**PROBLEMS TO SOLVE**
**A.** In the duration and phases section, copy the text from "7. DURATION AND" to "Board of Directors." word for word, without the data.
**B.** According to the duration and phases section, how long is each phase of the plan?
**C.** Extend the duration and phases section, beginning right after its last sentence.

**GIVEN TEXT**
--- START ---

7. DURATION AND PHASES OF THE PLAN.
(a) The Plan will commence on July 1, 1995 and will terminate June 30,
1998, except that any phase commenced prior to such termination
shall, if necessary, be allowed to continue beyond such termination
until completion. Notwithstanding the foregoing, this Plan shall be
considered of no force and effect and any options granted shall be
considered null and void unless the holders of a majority of all of
the issued and outstanding shares of the common stock of the Company
approve the Plan within twelve (12) months after the date of its
adoption by the Board of Directors.
(b) The Plan shall be carried out in one or more phases, each phase
being for a period of one year. Each phase shall commence
immediately after the termination of the preceding phase. The
existence and Commencement Date of each phase shall be determined by
the Committee, provided that the commencement of the first phase
shall be within twelve (12) months before or after the date of
approval of the Plan by the shareholders of the Company. In the
event all of the stock reserved for grant of options hereunder is
issued pursuant to the terms hereof prior to the commencement of one
or more phases scheduled by the Committee or the number of shares
remaining is so small, in the opinion of the Committee, as to render
administration of any succeeding phase impracticable, such phase or
phases shall be canceled. Phases shall be numbered successively as
Phase 1, Phase 2 and Phase 3.

--- END ---

**DATA SEGMENT**
--- START ---

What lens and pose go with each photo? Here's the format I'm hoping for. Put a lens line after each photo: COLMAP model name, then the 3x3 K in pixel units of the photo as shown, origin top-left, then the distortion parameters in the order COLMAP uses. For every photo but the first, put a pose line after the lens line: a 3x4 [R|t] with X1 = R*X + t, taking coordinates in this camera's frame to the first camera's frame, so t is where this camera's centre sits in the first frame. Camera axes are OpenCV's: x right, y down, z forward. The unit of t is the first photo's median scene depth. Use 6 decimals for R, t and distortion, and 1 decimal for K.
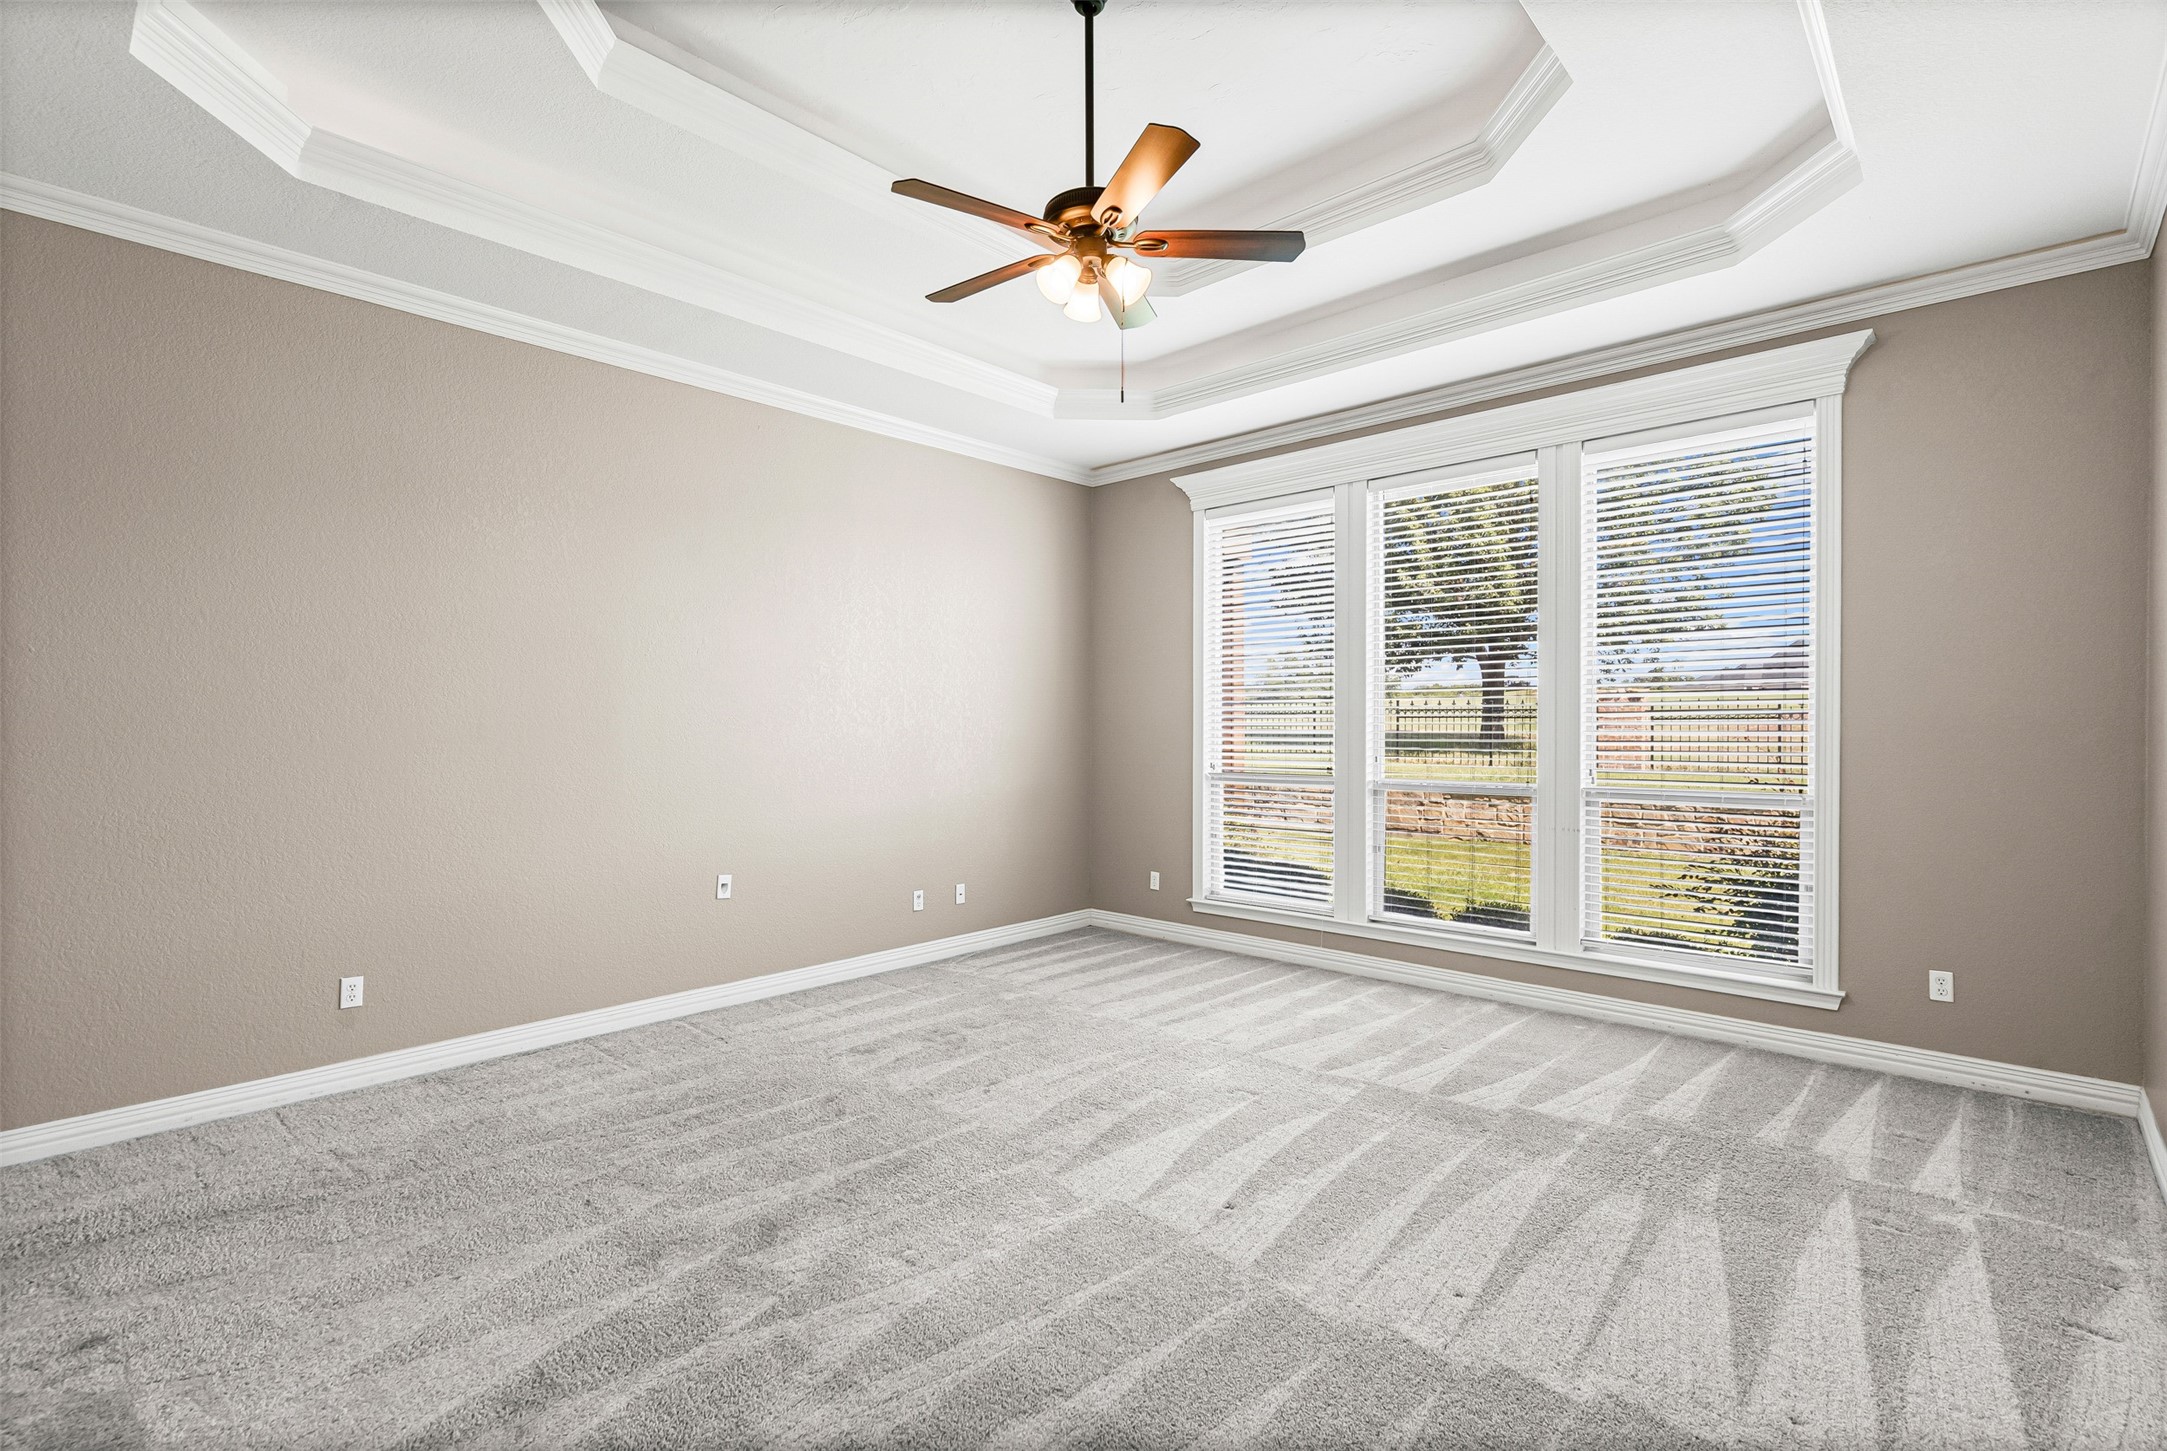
lens RADIAL K [[1011.8, 0, 1084.0], [0, 1011.8, 733.3], [0, 0, 1]] dist [-0.003487, 0.001333]
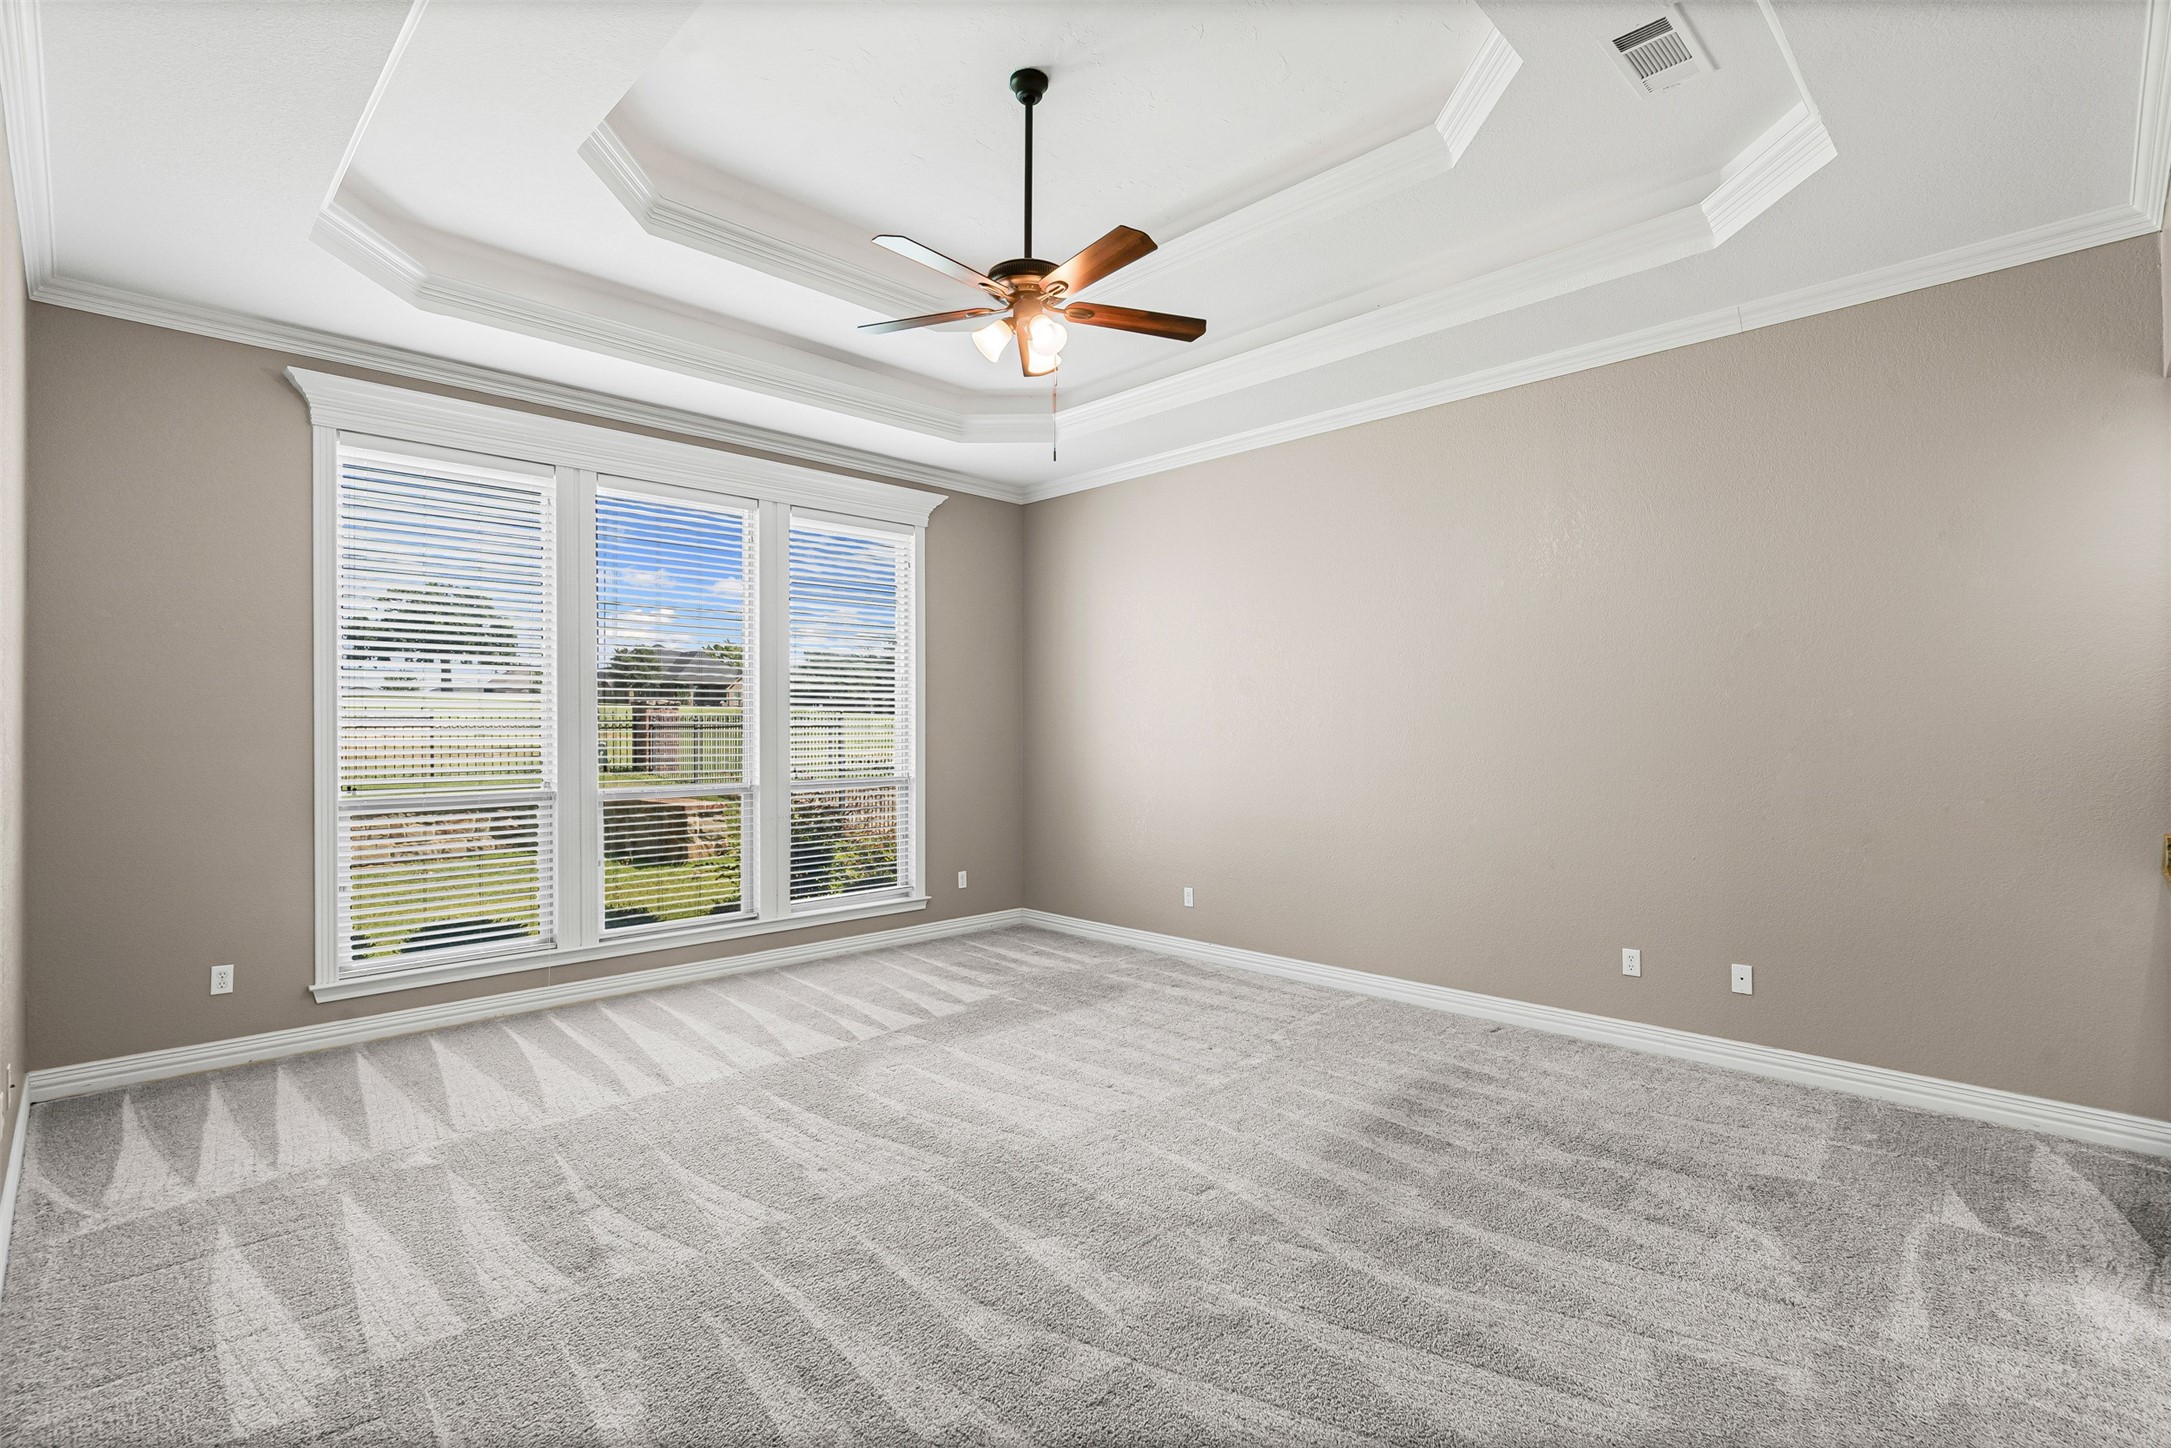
lens RADIAL K [[1013.7, 0, 1086.0], [0, 1013.7, 731.8], [0, 0, 1]] dist [-0.003487, 0.001333]
pose [[0.033214, -0.006692, 0.999426, -0.866879], [0.005670, 0.999963, 0.006507, -0.017388], [-0.999432, 0.005450, 0.033251, 0.689020]]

--- END ---

**RESPONSES BY ITEM NUMBER**
**A.**
7. DURATION AND PHASES OF THE PLAN.
(a) The Plan will commence on July 1, 1995 and will terminate June 30,
1998, except that any phase commenced prior to such termination
shall, if necessary, be allowed to continue beyond such termination
until completion. Notwithstanding the foregoing, this Plan shall be
considered of no force and effect and any options granted shall be
considered null and void unless the holders of a majority of all of
the issued and outstanding shares of the common stock of the Company
approve the Plan within twelve (12) months after the date of its
adoption by the Board of Directors.

**B.** Each phase lasts one year.

**C.**
(c) The Board of Directors may elect to accelerate the termination date
of any phase effective on the date specified by the Board of
Directors in the event of (i) any consolidation or merger of the
Company in which the Company is not the continuing or surviving
corporation or pursuant to which shares would be converted into
cash, securities or other property, other than a merger of the
Company in which shareholders immediately prior to the merger have
the same proportionate ownership of stock in the surviving
corporation immediately after the merger; (ii) any sale, lease,
exchange or other transfer (in one transaction or a series of
related transactions) of all or substantially all of the assets of
the Company, or (iii) any plan or liquidation or dissolution of the
Company.
8. PAYROLL DEDUCTIONS.
(a) Upon enrollment, a Participant shall elect to make contributions to
the Plan by payroll deductions (in full dollar amounts and in
amounts calculated to be as uniform as practicable throughout the
period of the phase), in the aggregate amount not in excess of 10%
of such Participant's Base Pay for the term of the phase, as
determined according to Paragraph 3 hereof.
The minimum authorized payroll deduction must aggregate to not less
than $10 per pay period.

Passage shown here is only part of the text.